◆ What the task asks
Search the entries for the word "Astra" and report each line that has it.
********
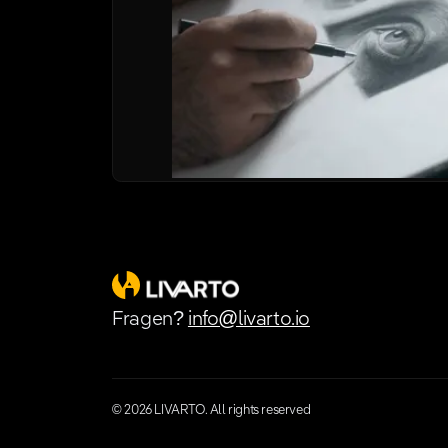
Newsletter
Fragen?
info@livarto.io
© 2026 LIVARTO. All rights reserved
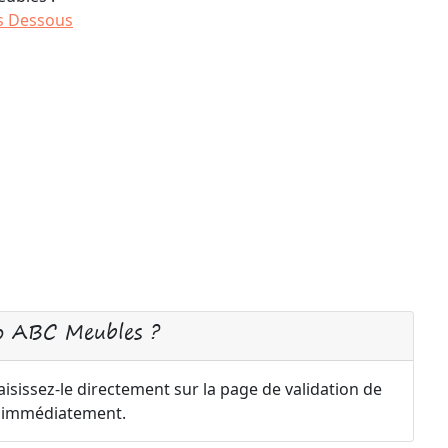
s Dessous
o ABC Meubles ?
sissez-le directement sur la page de validation de
a immédiatement.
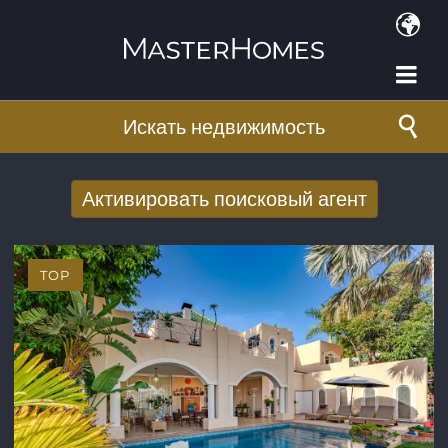
Перейти к основному содержанию
Искать недвижимость
Активировать поисковый агент
Получать новые результаты поиска по
электронной почте
TOP
E-mail адрес
*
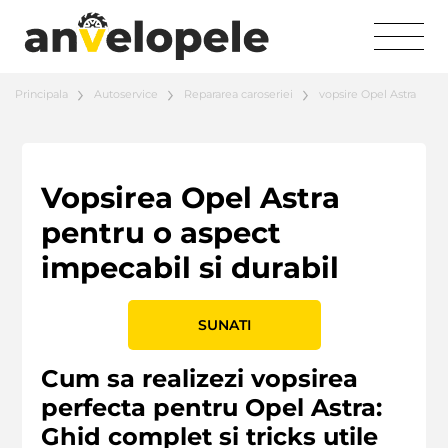
Principala
Autoservice
Repararea caroseriei
vopsire Opel Astra
Vopsirea Opel Astra
pentru o aspect
impecabil si durabil
SUNATI
Cum sa realizezi vopsirea
perfecta pentru Opel Astra:
Ghid complet si tricks utile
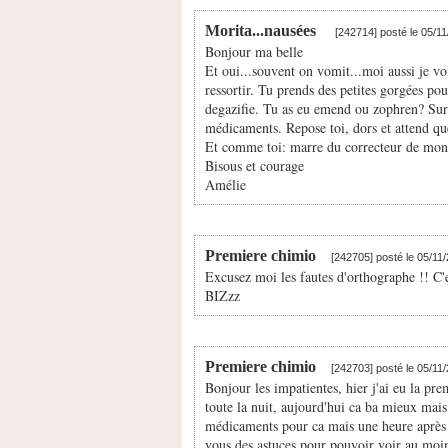
Morita...nausées
[242714] posté le 05/1
Bonjour ma belle
Et oui...souvent on vomit...moi aussi je vo
ressortir. Tu prends des petites gorgées p
degazifie. Tu as eu emend ou zophren? Surt
médicaments. Repose toi, dors et attend que
Et comme toi: marre du correcteur de mo
Bisous et courage
Amélie
Premiere chimio
[242705] posté le 05/11
Excusez moi les fautes d'orthographe !! C'
BIZzz
Premiere chimio
[242703] posté le 05/11
Bonjour les impatientes, hier j'ai eu la pre
toute la nuit, aujourd'hui ca ba mieux mais 
médicaments pour ca mais une heure après j
vous des astuces pour pouvoir voir au moin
********
◆ Exercise solution
vopsire Opel Astra
Vopsirea Opel Astra
perfecta pentru Opel Astra:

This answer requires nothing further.